I was thinking these depressing thoughts and others like them, and Charles was on his fourth or fifth whiskey when somebody started switching the television with a remote control: “Jeopardy,” “Wheel of Fortune,” “MacNeil/Lehrer,” at last a local talk show. It was called “Tonight in Vermont.” The set was styled after a New England farmhouse, with mock Shaker furniture and antique farm equipment, pitchforks and so forth, hanging from the clapboard backdrop. Liz Ocavello was the host. In imitation of Oprah and Phil, she had a question-and-answer period at the end of each show, generally not too lively since her guests tended to be pretty tame—the State Commissioner for Veterans’ Affairs, Shriners announcing a blood drive (“What’s that address again, Joe?”).

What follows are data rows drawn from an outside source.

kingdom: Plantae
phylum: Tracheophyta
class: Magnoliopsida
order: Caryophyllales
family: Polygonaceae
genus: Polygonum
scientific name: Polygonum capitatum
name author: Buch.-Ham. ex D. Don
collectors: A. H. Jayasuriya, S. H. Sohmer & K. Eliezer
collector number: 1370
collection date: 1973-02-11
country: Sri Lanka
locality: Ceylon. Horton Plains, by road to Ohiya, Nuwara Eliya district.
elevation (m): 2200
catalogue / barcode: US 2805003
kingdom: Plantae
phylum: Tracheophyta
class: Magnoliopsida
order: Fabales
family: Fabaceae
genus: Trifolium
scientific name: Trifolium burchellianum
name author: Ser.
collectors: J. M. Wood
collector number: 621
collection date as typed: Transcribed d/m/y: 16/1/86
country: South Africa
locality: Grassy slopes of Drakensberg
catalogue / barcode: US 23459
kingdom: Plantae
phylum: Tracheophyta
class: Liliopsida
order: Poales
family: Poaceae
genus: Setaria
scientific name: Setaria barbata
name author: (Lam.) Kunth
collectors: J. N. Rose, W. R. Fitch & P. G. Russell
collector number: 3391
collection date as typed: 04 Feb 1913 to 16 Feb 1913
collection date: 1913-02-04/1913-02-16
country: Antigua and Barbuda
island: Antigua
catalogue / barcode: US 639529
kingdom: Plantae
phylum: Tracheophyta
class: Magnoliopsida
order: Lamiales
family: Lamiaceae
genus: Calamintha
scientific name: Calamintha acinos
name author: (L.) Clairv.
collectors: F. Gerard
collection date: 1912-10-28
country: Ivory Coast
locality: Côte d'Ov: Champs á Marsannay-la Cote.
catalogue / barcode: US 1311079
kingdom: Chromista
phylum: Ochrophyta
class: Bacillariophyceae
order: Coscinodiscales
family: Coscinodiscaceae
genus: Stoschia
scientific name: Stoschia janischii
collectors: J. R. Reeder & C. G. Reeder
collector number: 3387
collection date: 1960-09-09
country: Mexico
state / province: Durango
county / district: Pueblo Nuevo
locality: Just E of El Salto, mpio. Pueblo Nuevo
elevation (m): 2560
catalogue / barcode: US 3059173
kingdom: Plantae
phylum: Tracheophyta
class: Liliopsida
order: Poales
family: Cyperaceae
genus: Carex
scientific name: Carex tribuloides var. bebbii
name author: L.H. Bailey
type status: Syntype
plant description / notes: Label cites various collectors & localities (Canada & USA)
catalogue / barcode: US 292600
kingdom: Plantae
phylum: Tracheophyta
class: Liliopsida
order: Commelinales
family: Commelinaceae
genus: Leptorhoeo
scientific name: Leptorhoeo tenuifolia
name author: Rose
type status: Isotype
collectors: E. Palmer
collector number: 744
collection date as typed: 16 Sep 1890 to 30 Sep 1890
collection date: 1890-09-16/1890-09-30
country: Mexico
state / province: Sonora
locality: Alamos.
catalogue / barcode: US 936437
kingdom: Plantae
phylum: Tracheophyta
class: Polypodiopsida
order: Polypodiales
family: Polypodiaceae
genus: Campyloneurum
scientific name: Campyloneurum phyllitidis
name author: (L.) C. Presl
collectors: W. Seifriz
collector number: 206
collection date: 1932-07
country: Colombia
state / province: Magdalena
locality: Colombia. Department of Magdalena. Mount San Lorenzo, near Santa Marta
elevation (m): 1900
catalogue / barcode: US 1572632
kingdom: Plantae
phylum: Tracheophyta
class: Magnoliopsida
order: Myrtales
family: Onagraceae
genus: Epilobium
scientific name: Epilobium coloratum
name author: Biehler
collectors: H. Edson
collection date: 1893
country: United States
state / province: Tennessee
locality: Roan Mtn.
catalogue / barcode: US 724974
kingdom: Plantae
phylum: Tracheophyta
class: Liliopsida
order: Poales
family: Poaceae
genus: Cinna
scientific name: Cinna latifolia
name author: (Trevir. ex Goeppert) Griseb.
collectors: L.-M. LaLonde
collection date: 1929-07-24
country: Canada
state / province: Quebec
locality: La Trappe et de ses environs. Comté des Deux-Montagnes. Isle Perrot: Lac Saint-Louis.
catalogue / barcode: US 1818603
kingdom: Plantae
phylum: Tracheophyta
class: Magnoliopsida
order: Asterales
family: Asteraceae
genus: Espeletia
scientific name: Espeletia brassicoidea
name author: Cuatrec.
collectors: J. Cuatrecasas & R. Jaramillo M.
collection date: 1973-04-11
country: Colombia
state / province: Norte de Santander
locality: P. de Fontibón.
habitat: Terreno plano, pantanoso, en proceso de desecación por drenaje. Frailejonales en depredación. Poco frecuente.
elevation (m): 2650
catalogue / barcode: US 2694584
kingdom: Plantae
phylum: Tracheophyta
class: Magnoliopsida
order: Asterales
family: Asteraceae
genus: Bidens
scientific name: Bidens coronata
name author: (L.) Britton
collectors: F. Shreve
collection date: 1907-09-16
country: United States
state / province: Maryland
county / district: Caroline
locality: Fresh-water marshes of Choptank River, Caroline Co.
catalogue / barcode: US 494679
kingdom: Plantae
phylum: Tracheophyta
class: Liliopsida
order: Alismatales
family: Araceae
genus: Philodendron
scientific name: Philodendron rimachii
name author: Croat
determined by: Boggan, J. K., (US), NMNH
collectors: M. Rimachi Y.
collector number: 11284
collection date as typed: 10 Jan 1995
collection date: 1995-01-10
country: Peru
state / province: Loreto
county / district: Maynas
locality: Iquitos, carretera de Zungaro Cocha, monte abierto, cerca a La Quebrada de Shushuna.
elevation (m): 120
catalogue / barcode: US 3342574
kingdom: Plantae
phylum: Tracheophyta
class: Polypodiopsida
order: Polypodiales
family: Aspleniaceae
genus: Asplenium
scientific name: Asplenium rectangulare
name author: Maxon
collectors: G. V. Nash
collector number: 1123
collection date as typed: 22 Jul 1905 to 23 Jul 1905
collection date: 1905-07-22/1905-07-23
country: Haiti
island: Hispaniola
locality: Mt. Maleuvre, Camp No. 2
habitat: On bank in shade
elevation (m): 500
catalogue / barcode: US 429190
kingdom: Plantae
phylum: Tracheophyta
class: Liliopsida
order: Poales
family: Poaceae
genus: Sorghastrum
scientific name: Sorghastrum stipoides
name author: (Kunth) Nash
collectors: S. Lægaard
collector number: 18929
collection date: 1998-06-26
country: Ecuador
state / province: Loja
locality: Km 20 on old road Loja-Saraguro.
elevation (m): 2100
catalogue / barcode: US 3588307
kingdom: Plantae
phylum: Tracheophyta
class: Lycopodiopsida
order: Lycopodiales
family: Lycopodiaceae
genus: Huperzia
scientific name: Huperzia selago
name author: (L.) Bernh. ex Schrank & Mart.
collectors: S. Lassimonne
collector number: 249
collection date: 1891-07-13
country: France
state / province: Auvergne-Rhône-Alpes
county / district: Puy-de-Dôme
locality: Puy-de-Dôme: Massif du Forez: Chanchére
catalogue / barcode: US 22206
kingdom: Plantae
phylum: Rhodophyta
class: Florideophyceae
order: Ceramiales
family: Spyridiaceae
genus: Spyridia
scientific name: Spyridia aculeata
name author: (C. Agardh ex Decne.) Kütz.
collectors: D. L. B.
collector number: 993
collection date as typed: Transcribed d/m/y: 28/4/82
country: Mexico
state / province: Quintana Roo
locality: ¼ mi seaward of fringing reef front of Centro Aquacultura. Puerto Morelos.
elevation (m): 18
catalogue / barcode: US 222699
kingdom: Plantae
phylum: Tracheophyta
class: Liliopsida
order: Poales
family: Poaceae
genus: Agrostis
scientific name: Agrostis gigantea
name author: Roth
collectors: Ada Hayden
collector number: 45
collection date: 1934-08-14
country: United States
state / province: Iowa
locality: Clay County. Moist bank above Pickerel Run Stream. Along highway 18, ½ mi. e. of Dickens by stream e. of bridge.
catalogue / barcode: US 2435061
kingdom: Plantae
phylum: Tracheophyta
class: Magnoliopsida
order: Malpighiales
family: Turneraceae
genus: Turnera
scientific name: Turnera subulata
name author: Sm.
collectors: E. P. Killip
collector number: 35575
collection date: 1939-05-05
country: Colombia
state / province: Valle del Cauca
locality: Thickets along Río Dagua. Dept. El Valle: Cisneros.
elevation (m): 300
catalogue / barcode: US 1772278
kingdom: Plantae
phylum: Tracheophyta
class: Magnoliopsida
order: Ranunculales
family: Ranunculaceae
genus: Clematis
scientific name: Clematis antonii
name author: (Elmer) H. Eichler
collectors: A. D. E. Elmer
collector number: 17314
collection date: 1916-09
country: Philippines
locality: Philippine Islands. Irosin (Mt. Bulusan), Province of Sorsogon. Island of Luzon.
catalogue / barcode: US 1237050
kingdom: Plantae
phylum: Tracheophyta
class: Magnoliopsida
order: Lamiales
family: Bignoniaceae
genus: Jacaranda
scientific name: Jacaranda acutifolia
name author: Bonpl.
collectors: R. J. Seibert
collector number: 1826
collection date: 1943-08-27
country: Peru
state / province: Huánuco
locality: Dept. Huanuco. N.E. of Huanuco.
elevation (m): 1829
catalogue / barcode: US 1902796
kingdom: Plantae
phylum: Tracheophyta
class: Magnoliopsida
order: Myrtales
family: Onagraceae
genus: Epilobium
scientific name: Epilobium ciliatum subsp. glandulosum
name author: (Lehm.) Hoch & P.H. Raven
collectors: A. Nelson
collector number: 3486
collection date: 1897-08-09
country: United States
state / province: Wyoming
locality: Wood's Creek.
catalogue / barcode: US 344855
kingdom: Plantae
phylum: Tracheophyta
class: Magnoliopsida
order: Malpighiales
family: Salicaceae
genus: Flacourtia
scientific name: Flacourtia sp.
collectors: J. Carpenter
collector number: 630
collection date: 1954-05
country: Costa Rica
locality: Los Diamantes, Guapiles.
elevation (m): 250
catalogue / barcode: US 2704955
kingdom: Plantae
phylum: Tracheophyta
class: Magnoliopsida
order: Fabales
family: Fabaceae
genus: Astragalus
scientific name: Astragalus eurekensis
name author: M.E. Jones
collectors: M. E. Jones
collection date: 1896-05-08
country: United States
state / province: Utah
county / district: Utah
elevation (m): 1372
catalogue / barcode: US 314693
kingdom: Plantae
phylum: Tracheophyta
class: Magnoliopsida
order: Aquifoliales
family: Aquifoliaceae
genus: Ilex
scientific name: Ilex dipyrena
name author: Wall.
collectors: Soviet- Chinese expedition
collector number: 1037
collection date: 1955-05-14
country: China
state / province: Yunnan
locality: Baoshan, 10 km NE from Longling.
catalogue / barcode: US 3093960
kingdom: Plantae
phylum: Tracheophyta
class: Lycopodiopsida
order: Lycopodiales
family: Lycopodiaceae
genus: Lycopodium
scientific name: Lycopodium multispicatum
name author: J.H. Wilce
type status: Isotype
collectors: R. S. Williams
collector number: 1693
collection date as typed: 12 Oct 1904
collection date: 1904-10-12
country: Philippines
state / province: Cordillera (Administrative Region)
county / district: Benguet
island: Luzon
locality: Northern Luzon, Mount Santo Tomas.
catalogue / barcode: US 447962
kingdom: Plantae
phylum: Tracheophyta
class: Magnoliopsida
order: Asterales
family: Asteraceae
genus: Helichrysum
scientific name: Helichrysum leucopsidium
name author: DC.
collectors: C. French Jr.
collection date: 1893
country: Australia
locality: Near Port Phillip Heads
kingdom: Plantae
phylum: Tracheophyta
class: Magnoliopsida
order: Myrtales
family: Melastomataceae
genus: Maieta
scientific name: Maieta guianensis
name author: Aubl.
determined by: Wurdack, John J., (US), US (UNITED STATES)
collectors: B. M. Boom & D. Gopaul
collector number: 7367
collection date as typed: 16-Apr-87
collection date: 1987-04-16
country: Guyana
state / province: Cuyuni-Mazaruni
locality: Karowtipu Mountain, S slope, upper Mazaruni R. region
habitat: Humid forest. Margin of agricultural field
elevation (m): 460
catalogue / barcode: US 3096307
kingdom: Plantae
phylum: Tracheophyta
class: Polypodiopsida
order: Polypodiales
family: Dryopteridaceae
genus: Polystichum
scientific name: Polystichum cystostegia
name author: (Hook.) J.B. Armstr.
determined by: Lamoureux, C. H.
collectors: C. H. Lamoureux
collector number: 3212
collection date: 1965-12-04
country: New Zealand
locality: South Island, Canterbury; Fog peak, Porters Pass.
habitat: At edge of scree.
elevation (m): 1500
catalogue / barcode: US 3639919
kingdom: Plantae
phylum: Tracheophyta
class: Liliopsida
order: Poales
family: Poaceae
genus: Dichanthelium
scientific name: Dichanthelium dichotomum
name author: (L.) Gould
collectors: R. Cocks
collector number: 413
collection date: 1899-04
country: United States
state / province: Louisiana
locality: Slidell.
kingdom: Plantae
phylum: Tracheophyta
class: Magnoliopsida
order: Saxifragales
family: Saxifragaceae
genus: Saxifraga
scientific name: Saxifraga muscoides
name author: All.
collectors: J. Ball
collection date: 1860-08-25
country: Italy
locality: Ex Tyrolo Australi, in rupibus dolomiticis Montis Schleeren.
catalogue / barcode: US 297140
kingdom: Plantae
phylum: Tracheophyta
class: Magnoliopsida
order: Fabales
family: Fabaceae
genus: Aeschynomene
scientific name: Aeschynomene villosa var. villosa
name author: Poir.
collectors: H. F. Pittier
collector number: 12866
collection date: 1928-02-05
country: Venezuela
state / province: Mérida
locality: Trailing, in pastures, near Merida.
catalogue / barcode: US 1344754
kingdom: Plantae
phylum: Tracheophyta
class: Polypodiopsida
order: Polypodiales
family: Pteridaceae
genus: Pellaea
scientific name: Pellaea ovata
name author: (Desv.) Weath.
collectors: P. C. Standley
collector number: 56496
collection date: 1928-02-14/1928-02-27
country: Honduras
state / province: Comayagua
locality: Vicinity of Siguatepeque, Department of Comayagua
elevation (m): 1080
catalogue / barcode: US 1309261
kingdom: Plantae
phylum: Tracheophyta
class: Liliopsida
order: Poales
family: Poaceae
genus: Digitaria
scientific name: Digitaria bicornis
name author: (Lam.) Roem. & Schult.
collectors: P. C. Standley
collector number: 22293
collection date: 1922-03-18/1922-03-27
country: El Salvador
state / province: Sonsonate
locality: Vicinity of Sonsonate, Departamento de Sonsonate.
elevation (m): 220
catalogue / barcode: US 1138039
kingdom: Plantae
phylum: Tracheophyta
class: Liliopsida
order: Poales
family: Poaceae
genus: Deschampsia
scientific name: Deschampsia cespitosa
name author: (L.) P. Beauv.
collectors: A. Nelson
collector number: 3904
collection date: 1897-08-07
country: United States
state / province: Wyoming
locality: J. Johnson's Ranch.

Her guest that evening, though it was several moments before I realized it, was William Hundy. He had on a suit—not the blue leisure suit but an old one the likes of which a rural preacher might wear—and he was talking authoritatively, for some reason I did not immediately understand, about Arabs and OPEC. “That OPEC,” he said, “is the reason we don’t have Texaco filling stations anymore. I remember when I was a boy it was Texaco stations all over the place but these Arabs, it was some kind of, what you call, leverage buyout—”

“Look,” I said to Charles, but by the time I’d got him to glance up from his stupor they’d switched back to “Jeopardy.”

“What?” he said.

“Nothing.”

“Jeopardy,” “Wheel of Fortune,” back to “MacNeil-Lehrer” for kind of a long time until someone yelled, “Turn that shit off, Dotty.”

“Well, what you want to watch, then?”

“ ‘Wheel of Fortune,’ ” shouted a hoarse chorus.

But “Wheel of Fortune” was going off the air (Vanna blowing a glittery kiss) and the next thing I knew we were back in the simulated farmhouse with William Hundy. He was talking now about his appearance the previous morning on the “Today” show.

“Look,” said someone, “there’s that guy runs Redeemed Repair.”

“He don’t run it.”

“Who does, then?”

“Him and Bud Alcorn both do.”

“Aw, shut up, Bobby.”

“Naw,” said Mr. Hundy, “didn’t see Willard Scott. Reckon I wouldn’t have known what to said if I had. It’s a big operation they got there, course it don’t look so big on the TV.”

I kicked Charles’s foot.

“Yeah,” he said, without interest, and brought his glass up with an unsteady hand.

I was surprised to see how outspoken Mr. Hundy had become in just four days.